**PROBLEM TO SOLVE**
Put the material, from its first line through the line containing "list Open Source", into a JSON list of strings with one string per line. Leave out blank lines and any pictures.

=-=-=-=-=

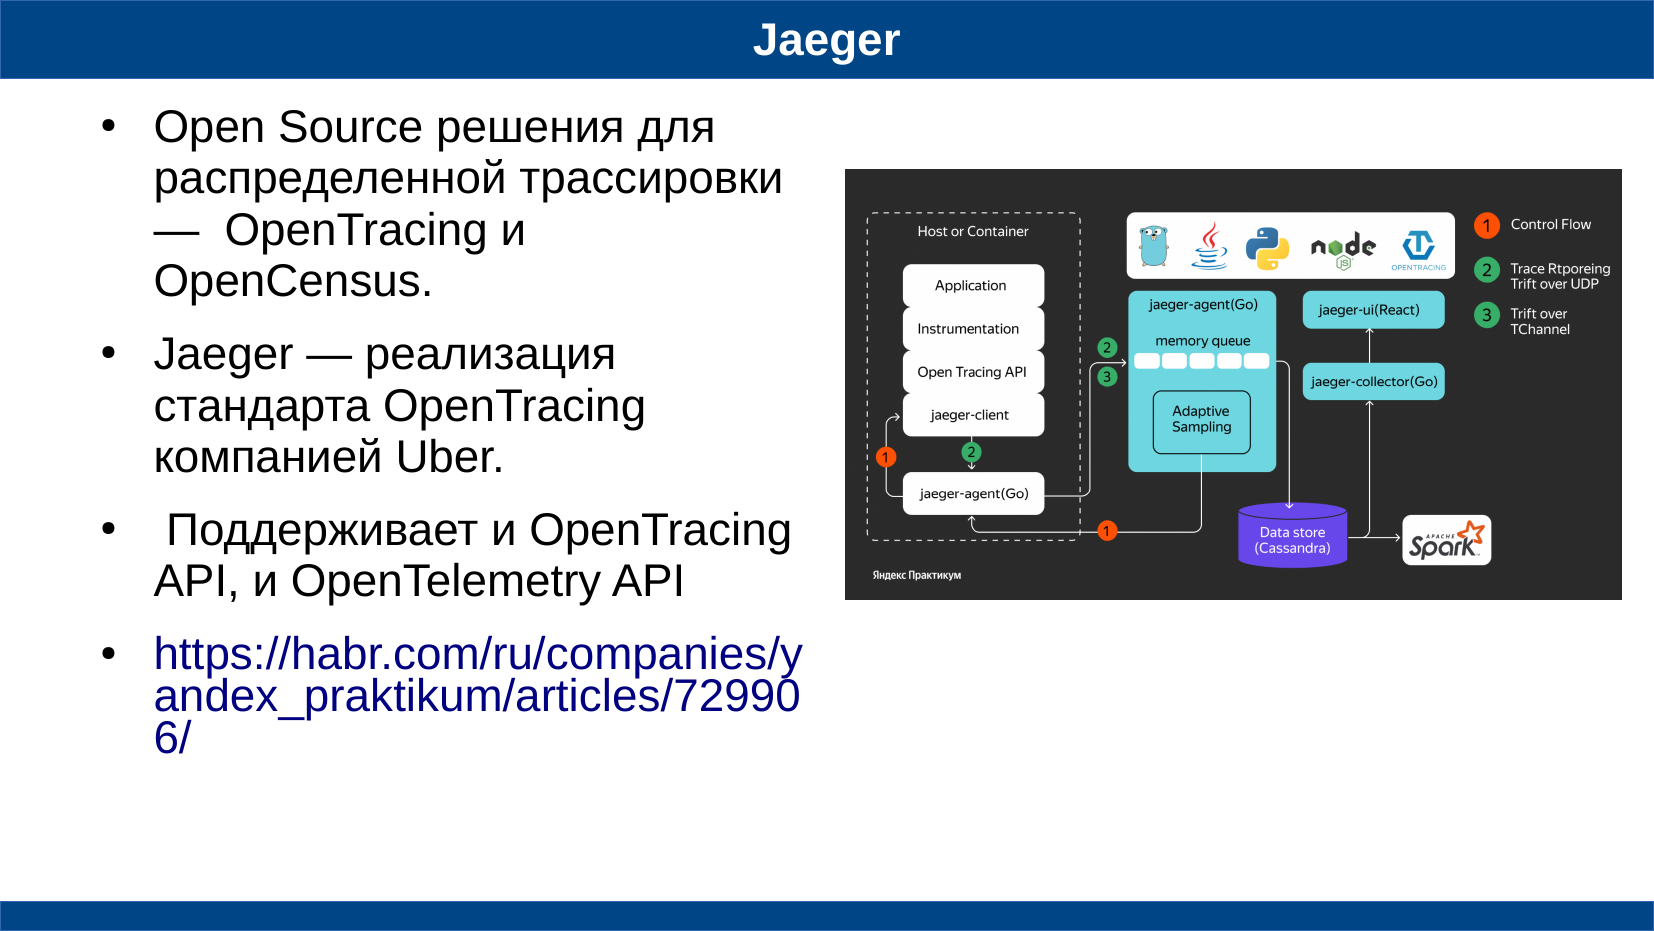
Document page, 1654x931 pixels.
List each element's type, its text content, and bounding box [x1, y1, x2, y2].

title Jaeger [0, 0, 1654, 79]
list Open Source решения для распределенной трассировки — OpenTracing и OpenCensus. Jaeger — реализация стандарта OpenTracing компанией Uber. Поддерживает и OpenTracing API, и OpenTelemetry API https://habr.com/ru/companies/yandex_praktikum/articles/729906/ [82, 101, 809, 856]
picture [845, 169, 1622, 601]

=-=-=-=-=

**SOLUTION**
[
  "Document page, 1654x931 pixels.",
  "List each element's type, its text content, and bounding box [x1, y1, x2, y2].",
  "title Jaeger [0, 0, 1654, 79]",
  "list Open Source решения для распределенной трассировки — OpenTracing и OpenCensus. Jaeger — реализация стандарта OpenTracing компанией Uber. Поддерживает и OpenTracing API, и OpenTelemetry API https://habr.com/ru/companies/yandex_praktikum/articles/729906/ [82, 101, 809, 856]"
]